## What you need to do
Would you reproduce, without any alteration, the lines from the opening line of the entries through the line that has "candle: present [1470,774,1507,801]" in it?

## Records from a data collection
......

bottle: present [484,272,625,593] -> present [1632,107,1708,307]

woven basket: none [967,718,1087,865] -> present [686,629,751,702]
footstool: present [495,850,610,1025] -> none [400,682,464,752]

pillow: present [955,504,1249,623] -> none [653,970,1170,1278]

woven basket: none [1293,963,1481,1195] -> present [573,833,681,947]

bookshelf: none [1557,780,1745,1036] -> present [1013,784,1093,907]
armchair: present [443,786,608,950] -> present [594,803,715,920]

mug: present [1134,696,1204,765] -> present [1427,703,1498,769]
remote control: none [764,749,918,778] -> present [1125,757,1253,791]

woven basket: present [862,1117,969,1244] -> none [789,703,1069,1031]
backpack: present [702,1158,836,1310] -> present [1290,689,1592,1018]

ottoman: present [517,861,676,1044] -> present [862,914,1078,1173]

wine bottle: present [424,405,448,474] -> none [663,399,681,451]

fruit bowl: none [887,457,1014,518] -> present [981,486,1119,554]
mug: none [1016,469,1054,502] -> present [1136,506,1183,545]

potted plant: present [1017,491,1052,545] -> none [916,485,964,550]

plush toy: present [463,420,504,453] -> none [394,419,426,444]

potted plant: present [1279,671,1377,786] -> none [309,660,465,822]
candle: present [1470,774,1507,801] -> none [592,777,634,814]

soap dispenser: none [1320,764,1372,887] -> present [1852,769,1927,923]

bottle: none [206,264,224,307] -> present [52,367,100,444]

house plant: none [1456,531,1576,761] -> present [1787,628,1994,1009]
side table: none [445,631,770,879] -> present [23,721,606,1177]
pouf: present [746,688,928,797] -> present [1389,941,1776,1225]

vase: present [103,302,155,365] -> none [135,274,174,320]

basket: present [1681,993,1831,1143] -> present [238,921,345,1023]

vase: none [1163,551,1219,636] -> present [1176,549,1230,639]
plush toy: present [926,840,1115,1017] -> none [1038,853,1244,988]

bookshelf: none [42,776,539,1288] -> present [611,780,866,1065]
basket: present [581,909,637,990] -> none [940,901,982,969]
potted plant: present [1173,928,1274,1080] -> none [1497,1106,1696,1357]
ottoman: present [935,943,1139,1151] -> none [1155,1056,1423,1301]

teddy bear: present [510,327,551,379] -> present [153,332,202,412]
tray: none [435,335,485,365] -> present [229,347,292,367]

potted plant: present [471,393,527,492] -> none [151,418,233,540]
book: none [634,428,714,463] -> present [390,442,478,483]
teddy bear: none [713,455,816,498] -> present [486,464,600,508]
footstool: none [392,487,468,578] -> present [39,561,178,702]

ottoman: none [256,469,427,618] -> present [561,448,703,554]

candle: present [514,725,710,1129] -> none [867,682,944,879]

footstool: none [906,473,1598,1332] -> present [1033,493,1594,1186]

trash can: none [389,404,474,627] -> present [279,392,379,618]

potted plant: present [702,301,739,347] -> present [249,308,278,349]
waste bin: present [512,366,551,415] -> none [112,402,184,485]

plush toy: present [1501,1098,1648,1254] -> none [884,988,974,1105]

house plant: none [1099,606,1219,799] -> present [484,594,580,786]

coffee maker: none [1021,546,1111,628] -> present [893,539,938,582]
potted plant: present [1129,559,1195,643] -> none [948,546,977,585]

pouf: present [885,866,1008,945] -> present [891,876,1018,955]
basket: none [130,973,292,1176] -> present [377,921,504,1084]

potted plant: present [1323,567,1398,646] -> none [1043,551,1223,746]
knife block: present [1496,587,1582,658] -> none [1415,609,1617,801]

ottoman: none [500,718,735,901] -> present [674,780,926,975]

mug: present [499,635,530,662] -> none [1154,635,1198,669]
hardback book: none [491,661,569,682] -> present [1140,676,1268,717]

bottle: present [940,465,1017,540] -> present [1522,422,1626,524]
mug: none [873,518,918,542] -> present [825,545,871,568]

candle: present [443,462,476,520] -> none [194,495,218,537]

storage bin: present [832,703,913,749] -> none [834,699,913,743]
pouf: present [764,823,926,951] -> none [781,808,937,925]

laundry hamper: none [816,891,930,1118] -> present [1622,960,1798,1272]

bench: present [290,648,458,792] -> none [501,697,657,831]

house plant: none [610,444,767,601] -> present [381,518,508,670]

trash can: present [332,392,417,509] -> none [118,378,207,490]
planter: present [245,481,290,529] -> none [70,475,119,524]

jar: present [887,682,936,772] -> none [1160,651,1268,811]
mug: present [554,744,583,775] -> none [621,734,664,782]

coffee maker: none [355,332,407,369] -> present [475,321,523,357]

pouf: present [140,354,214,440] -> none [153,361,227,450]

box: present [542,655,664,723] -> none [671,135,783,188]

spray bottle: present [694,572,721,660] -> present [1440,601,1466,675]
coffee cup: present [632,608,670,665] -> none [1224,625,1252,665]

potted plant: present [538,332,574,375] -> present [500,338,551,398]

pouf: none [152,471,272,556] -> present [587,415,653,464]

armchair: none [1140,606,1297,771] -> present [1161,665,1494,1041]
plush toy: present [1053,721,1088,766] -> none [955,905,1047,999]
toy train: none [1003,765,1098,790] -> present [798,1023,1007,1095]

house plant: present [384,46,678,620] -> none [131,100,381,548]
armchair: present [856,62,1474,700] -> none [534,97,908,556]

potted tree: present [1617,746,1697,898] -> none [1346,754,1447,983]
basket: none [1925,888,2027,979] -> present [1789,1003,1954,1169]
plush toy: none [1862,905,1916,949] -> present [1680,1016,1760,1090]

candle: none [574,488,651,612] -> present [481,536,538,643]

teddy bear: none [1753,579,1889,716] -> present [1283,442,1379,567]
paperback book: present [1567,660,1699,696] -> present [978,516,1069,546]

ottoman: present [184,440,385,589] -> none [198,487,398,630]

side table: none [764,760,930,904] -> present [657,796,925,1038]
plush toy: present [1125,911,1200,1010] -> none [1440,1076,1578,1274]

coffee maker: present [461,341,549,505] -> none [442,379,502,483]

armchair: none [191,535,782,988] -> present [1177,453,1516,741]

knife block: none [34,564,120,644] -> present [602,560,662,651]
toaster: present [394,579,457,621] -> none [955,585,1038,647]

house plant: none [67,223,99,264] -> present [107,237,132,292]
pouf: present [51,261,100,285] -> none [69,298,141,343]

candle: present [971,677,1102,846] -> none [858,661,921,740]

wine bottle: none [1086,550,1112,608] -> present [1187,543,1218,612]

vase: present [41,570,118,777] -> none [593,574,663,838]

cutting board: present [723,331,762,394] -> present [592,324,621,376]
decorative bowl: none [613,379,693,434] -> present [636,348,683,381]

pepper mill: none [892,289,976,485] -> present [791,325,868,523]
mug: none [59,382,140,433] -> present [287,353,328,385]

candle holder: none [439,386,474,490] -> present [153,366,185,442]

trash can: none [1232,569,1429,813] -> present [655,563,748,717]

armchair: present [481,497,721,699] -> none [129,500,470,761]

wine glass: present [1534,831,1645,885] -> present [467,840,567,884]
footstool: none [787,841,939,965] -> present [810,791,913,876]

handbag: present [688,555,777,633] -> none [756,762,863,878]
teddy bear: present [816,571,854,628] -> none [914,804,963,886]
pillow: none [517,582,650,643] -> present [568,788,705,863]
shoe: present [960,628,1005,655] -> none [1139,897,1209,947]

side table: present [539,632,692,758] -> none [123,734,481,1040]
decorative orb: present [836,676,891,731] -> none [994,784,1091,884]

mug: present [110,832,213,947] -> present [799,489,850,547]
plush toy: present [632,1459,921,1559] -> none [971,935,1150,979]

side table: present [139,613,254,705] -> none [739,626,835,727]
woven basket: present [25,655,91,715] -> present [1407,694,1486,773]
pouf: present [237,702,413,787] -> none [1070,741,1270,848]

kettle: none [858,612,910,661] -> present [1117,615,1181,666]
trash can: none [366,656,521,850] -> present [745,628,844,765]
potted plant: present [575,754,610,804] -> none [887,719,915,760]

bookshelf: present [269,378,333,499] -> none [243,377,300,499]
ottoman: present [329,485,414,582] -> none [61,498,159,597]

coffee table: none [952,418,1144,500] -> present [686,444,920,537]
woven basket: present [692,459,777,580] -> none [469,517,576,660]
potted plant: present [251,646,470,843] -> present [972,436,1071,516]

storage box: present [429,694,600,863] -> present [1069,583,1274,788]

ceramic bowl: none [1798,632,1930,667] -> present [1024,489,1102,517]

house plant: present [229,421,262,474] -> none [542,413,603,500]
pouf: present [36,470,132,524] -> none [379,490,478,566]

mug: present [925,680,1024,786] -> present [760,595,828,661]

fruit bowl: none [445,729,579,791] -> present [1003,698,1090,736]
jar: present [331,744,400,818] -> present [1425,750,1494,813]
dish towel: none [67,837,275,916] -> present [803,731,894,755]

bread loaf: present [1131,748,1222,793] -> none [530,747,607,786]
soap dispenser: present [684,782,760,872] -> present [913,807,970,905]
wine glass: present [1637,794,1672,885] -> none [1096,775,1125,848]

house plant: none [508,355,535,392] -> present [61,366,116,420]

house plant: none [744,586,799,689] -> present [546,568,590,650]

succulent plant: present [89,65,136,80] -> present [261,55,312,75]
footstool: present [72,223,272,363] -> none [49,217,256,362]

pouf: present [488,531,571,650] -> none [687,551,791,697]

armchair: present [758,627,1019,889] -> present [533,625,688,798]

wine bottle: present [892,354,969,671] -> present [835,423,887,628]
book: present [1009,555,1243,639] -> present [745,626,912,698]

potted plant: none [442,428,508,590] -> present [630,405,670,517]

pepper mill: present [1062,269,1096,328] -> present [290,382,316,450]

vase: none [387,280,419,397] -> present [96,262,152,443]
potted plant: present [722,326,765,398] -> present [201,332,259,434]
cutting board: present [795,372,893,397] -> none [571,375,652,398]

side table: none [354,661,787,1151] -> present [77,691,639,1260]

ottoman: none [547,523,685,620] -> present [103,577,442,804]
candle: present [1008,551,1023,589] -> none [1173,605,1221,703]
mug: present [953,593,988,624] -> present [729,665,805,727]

......

## Solution to the exercise
bottle: present [484,272,625,593] -> present [1632,107,1708,307]

woven basket: none [967,718,1087,865] -> present [686,629,751,702]
footstool: present [495,850,610,1025] -> none [400,682,464,752]

pillow: present [955,504,1249,623] -> none [653,970,1170,1278]

woven basket: none [1293,963,1481,1195] -> present [573,833,681,947]

bookshelf: none [1557,780,1745,1036] -> present [1013,784,1093,907]
armchair: present [443,786,608,950] -> present [594,803,715,920]

mug: present [1134,696,1204,765] -> present [1427,703,1498,769]
remote control: none [764,749,918,778] -> present [1125,757,1253,791]

woven basket: present [862,1117,969,1244] -> none [789,703,1069,1031]
backpack: present [702,1158,836,1310] -> present [1290,689,1592,1018]

ottoman: present [517,861,676,1044] -> present [862,914,1078,1173]

wine bottle: present [424,405,448,474] -> none [663,399,681,451]

fruit bowl: none [887,457,1014,518] -> present [981,486,1119,554]
mug: none [1016,469,1054,502] -> present [1136,506,1183,545]

potted plant: present [1017,491,1052,545] -> none [916,485,964,550]

plush toy: present [463,420,504,453] -> none [394,419,426,444]

potted plant: present [1279,671,1377,786] -> none [309,660,465,822]
candle: present [1470,774,1507,801] -> none [592,777,634,814]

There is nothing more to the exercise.